Tipoff is 7 p.m. (TV: FSN) and the doors at Thompson-Boling Arena open at 5:30 p.m. to accommodate what is expected to be a large crowd as Summitt tries for career win No. 1,000.

"I think coming off a loss in Oklahoma should help them refocus on the task at hand as a team," Summitt said. "Right now they're doing the scouting for the Georgia game."

The coaches are letting the team do a scouting report?

"I'm not letting them do it," Summitt said after a long pause, with an emphasis on the word "letting"

So she's making them do it?

"Think about it," Summitt said. "Here they are and we are investing typically anywhere from six hours to 12 hours with our coaches (per game.) Betsy (McAllister) probably pulls up 12 to 16 hours to condense this down for our coaches to do the scouting. And then we go out there last night and we don't know who the best three-point shooter is? And if they do they're not committed to defending the best three-point shooter or denying the high-low?"

McAllister is the team's video coordinator and spends hours each day breaking down tape to be used for film study with the team, one-on-one sessions and scouting reports. The three-point shooter for Oklahoma was Whitney Hand, who hit 8-9 shots overall and 4-5 from behind the arc.

"After that game I was like, ‘No! No!' Holly was at the end of her rope and rightfully so," said Summitt, referring to Holly Warlick, who prepared the scouting report for the Oklahoma game. "Because she had that scout, and she invested so much in it and then they don't show up and commit to using scouting report defense. So if they're going to have any against Georgia they have to do it themselves."

Summitt has used the tactic in the past but the assistants still sort of guided the process. This time, the team is on its own.

"Nobody went to film session with them today," Summitt said.

During Wednesday's practice the staff will "go through what we want to run" offensively "and then we will ask them to give us information on what we've got to defend and how we're going to defend it," Summitt said.

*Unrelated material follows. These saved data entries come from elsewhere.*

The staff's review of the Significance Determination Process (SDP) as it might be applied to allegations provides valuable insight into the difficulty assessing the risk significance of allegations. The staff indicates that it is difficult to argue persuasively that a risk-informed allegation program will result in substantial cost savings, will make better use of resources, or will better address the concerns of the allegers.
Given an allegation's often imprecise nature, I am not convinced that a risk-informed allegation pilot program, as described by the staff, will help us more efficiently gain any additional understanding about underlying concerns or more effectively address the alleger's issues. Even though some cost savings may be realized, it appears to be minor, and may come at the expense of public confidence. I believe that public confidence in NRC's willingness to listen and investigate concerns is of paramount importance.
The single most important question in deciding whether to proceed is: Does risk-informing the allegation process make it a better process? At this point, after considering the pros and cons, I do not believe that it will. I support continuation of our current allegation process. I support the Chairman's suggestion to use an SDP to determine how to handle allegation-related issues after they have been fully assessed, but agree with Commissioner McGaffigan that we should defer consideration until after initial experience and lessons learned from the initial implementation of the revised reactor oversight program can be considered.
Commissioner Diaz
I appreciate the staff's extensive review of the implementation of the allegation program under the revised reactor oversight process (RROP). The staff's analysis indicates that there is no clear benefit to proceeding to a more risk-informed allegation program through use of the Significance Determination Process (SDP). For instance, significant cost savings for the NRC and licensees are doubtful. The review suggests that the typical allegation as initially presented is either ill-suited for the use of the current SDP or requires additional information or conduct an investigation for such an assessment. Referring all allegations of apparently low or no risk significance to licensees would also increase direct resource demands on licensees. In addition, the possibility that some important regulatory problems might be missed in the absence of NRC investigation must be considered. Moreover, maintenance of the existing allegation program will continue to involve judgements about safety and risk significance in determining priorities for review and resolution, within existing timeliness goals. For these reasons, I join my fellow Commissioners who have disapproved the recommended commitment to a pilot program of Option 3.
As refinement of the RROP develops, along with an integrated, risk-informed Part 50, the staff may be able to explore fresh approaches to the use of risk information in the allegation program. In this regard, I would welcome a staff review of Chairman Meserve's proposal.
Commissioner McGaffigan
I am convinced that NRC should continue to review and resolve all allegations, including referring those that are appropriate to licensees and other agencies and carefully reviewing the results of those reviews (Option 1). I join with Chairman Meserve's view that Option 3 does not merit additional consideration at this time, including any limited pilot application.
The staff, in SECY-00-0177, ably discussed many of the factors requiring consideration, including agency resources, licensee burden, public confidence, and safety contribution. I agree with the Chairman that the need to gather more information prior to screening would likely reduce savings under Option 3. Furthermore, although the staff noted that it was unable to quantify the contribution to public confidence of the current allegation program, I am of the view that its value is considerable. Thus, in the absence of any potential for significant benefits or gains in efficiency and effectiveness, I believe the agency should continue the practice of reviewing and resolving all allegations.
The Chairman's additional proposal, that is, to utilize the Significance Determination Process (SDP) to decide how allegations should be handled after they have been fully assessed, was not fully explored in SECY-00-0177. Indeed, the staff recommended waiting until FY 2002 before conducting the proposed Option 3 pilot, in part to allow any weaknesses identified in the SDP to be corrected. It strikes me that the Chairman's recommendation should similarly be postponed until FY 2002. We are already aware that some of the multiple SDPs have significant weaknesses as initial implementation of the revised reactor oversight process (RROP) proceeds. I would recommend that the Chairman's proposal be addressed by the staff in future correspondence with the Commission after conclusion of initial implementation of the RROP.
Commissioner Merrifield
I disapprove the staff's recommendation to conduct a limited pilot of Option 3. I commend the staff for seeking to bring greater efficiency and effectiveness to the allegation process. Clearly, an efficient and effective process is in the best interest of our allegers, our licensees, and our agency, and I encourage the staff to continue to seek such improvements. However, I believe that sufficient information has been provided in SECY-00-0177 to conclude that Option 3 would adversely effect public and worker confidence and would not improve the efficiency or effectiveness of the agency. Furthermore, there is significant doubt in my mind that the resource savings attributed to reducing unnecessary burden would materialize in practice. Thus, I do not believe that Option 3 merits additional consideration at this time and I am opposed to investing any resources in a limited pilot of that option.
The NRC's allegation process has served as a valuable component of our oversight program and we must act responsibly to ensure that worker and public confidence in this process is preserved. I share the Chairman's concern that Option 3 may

Summitt did note one exception to her ire. She lauded the job that Alex Fuller did defending Courtney Paris in the post. Paris' streak of 112 double-doubles came to an end and Fuller had a hand in defending her for much of the game with an effort coming from Cain to deny the basket late in the game that would have extended the streak

"She did a good job," Summitt said.

The guard defense, on the other hand, was difficult for Summitt to watch on film.

"The fact that we couldn't guard Hand was unacceptable," Summitt said.

The purpose of having the players prepare a scouting report is so that they will both value the information in a game and realize how much goes into preparing one.

"I think they'll have a good understanding," Summitt said. "They spent several hours down here today."

With such a young team Summitt is having to reach into her bag of coaching tricks. She already had the players wash their practice gear for a week last month. Now they're in charge of a scout.

"I got out the shovel," Summitt said. "I had to get the shovel out and go dig deep."

The fact Summitt would do it for the game in which she could hit 1,000 wins shows how little she is focused on that milestone.

"It's not about 1,000," Summitt said. "It is about us winning the conference game. It's a must win in SEC play."